◆ Your instructions ◆
Once you find the line with "[359,269,882,299] Project Finance" in the entries below, return exactly every line from it through the line with "[132,591,209,609] schema ->".

◆ Data excerpts ◆
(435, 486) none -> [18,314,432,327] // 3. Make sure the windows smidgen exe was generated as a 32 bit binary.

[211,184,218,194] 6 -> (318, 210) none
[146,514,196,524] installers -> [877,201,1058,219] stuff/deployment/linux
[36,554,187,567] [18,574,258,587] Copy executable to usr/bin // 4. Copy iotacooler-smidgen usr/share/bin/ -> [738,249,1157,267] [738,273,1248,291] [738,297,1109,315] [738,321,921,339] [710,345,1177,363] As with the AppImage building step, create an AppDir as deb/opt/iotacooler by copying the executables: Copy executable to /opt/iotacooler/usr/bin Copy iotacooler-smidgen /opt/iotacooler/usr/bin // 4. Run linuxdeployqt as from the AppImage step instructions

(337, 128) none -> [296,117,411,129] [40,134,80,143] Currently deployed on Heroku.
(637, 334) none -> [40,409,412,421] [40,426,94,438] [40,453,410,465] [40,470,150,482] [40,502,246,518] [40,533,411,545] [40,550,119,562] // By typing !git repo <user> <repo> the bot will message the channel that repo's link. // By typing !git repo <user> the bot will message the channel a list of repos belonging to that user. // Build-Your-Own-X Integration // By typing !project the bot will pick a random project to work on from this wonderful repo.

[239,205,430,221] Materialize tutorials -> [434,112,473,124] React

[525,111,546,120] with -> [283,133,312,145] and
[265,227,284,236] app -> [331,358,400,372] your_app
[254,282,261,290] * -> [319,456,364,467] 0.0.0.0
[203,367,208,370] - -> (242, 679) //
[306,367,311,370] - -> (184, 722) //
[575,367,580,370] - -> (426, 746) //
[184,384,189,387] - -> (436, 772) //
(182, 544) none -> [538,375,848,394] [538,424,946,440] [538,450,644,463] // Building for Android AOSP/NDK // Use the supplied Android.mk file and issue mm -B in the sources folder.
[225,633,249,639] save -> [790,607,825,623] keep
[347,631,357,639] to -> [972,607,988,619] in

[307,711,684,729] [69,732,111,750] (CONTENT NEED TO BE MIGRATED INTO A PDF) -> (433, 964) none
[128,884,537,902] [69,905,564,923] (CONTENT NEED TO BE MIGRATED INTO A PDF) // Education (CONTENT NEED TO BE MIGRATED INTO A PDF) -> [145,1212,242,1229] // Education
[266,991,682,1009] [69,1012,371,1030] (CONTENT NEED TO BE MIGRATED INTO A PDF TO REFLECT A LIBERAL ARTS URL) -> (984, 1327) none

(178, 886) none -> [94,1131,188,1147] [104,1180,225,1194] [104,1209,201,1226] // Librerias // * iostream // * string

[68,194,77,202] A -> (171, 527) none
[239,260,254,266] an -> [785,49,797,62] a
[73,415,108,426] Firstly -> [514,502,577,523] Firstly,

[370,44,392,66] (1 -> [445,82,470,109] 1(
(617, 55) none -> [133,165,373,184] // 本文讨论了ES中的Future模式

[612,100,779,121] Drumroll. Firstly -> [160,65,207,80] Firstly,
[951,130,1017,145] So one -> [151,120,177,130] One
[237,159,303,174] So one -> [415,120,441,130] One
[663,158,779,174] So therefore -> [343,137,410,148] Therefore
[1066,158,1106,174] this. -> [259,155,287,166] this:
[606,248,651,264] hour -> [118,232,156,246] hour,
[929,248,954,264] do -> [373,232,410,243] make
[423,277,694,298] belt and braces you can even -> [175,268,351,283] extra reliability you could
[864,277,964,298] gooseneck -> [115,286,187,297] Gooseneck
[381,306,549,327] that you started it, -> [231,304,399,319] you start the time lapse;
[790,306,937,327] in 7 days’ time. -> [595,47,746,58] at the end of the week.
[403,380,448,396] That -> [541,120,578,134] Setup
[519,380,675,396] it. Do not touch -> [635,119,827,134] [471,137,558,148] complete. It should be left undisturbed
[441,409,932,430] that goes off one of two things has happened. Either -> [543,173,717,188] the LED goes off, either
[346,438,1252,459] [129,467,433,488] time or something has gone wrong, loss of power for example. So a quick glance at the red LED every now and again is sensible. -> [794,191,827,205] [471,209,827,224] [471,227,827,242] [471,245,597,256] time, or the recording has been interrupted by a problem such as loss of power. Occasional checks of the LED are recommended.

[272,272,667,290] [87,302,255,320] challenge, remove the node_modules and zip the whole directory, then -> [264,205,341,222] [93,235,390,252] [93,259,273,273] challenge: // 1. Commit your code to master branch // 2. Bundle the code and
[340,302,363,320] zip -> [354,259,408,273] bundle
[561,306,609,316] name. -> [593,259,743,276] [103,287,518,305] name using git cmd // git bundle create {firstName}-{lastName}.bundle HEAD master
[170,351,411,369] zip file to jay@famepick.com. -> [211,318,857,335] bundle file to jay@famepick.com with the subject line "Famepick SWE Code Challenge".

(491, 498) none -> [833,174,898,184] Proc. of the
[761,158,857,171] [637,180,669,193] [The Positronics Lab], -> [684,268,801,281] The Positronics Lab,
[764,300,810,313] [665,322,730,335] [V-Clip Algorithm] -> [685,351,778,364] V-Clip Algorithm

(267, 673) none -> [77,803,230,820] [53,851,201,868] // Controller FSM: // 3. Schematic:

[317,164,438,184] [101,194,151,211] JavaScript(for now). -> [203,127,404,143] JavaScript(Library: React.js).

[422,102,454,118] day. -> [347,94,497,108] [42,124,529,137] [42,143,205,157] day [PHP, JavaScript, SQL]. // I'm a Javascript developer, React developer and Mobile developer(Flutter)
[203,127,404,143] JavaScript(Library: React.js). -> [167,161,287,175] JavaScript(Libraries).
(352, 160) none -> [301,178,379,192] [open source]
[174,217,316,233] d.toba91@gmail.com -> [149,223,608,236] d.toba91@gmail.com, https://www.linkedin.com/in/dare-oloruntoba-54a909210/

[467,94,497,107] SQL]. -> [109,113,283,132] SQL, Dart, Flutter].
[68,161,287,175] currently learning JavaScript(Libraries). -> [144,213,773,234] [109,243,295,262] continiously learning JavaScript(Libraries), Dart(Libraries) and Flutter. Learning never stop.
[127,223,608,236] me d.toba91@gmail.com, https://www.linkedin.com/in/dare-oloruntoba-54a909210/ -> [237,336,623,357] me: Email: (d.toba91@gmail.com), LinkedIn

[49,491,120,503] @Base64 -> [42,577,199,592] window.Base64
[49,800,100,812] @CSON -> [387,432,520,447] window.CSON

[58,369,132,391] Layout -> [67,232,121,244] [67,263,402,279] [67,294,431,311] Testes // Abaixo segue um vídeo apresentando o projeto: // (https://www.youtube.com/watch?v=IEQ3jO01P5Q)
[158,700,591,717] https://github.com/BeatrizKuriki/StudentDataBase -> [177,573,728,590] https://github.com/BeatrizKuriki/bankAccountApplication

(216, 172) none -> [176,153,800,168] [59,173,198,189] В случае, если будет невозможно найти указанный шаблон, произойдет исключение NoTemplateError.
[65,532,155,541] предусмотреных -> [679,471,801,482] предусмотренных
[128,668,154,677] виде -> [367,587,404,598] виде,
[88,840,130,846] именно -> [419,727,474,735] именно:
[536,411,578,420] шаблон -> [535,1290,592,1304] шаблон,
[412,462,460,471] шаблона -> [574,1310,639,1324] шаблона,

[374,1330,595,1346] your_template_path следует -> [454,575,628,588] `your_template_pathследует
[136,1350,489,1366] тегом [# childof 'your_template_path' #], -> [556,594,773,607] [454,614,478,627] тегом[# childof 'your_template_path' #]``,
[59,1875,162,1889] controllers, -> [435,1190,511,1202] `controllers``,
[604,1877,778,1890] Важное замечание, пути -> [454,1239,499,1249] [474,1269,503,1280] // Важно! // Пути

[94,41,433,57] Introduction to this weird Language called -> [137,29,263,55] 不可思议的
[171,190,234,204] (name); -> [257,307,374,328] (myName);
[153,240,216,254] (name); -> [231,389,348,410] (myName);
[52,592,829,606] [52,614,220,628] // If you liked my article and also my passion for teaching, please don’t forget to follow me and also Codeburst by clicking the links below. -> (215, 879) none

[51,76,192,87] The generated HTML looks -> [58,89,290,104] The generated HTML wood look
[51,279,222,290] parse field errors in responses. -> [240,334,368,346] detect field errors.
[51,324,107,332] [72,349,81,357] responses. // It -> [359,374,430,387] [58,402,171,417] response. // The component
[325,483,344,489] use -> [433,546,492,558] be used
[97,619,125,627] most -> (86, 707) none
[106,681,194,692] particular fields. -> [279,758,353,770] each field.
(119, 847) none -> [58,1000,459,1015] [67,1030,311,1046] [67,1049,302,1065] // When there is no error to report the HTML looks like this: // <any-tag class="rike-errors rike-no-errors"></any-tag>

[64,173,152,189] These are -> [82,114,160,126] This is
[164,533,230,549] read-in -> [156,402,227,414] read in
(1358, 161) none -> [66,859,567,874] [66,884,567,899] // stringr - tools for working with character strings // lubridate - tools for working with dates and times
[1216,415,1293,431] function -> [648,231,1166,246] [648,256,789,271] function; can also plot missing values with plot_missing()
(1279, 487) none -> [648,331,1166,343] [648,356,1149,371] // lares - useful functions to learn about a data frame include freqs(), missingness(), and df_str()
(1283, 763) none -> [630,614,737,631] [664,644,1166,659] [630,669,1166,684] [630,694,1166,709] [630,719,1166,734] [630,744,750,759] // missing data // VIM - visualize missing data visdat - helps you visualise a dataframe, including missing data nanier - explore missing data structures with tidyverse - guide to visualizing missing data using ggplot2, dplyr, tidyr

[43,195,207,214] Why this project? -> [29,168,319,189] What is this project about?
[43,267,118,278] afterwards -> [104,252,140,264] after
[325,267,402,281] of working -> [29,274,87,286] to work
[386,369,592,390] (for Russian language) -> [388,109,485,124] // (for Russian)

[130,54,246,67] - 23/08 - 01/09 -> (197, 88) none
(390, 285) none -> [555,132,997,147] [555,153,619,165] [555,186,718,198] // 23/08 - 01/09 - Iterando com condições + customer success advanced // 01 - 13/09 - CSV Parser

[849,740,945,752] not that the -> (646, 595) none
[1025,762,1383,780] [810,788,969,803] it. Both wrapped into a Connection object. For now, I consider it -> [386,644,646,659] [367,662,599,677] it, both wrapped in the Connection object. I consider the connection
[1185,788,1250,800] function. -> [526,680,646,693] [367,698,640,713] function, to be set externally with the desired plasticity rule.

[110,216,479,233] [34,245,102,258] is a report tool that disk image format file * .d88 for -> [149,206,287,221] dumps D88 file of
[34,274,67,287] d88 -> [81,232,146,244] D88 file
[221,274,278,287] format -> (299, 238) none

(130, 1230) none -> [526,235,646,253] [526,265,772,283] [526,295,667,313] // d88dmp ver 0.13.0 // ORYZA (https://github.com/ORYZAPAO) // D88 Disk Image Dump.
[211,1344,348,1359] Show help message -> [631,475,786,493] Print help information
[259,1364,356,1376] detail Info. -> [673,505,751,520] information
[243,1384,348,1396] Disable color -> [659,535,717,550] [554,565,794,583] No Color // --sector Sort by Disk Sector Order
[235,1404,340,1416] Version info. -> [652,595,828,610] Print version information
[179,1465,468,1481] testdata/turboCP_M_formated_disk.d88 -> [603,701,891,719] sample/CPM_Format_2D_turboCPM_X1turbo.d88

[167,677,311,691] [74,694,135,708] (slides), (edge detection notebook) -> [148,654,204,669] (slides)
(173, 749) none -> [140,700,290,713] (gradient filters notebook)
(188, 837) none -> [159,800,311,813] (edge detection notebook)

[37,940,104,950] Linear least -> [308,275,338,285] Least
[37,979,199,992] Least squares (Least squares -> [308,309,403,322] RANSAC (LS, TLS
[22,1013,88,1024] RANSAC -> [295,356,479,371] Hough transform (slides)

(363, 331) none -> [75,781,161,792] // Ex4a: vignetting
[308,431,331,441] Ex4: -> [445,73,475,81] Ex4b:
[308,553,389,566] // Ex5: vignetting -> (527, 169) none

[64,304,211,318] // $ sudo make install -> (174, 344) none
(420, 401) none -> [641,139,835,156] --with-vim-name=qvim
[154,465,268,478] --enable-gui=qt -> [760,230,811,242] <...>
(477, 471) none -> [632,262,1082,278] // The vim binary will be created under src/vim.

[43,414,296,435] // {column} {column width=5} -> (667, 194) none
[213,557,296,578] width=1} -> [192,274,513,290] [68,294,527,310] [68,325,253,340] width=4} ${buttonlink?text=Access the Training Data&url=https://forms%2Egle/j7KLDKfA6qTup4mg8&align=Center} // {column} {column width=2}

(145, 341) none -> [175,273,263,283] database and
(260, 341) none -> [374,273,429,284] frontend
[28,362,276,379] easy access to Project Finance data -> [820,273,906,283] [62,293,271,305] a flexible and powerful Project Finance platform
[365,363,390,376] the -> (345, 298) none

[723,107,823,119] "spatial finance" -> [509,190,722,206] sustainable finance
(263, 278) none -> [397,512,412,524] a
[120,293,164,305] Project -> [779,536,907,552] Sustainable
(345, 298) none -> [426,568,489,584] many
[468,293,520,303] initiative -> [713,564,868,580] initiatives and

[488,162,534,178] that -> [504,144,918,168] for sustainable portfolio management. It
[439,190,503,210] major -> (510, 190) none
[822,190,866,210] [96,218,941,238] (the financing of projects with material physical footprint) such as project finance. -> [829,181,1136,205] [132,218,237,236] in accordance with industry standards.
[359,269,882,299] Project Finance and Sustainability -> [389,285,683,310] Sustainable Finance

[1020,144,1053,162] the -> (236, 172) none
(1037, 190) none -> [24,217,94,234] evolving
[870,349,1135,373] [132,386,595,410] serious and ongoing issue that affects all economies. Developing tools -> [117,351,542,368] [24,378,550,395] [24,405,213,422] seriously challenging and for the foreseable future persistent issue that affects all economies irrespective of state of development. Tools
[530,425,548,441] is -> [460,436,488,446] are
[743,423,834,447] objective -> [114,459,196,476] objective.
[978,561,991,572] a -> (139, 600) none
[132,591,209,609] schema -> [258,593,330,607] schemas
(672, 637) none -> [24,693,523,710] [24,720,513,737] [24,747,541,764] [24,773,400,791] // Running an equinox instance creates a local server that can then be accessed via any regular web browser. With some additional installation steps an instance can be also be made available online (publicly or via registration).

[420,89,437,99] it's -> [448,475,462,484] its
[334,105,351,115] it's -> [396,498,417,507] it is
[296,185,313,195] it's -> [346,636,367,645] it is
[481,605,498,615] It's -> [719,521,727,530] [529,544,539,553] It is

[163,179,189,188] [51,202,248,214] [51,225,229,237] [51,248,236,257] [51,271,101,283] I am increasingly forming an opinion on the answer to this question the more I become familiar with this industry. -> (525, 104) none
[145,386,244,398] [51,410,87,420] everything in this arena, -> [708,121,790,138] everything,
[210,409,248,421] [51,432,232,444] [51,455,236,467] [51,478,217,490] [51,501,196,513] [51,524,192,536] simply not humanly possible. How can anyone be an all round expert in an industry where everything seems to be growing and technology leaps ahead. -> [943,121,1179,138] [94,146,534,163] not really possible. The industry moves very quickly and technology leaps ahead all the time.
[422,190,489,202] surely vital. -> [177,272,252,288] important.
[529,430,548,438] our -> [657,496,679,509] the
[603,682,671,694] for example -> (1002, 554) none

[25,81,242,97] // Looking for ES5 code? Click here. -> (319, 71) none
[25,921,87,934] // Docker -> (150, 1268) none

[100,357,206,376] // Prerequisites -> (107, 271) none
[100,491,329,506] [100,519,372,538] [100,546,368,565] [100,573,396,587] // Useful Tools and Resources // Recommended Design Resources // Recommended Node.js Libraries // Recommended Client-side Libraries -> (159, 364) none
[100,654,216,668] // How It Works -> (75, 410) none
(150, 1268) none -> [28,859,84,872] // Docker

◆ Reply ◆
[359,269,882,299] Project Finance and Sustainability -> [389,285,683,310] Sustainable Finance

[1020,144,1053,162] the -> (236, 172) none
(1037, 190) none -> [24,217,94,234] evolving
[870,349,1135,373] [132,386,595,410] serious and ongoing issue that affects all economies. Developing tools -> [117,351,542,368] [24,378,550,395] [24,405,213,422] seriously challenging and for the foreseable future persistent issue that affects all economies irrespective of state of development. Tools
[530,425,548,441] is -> [460,436,488,446] are
[743,423,834,447] objective -> [114,459,196,476] objective.
[978,561,991,572] a -> (139, 600) none
[132,591,209,609] schema -> [258,593,330,607] schemas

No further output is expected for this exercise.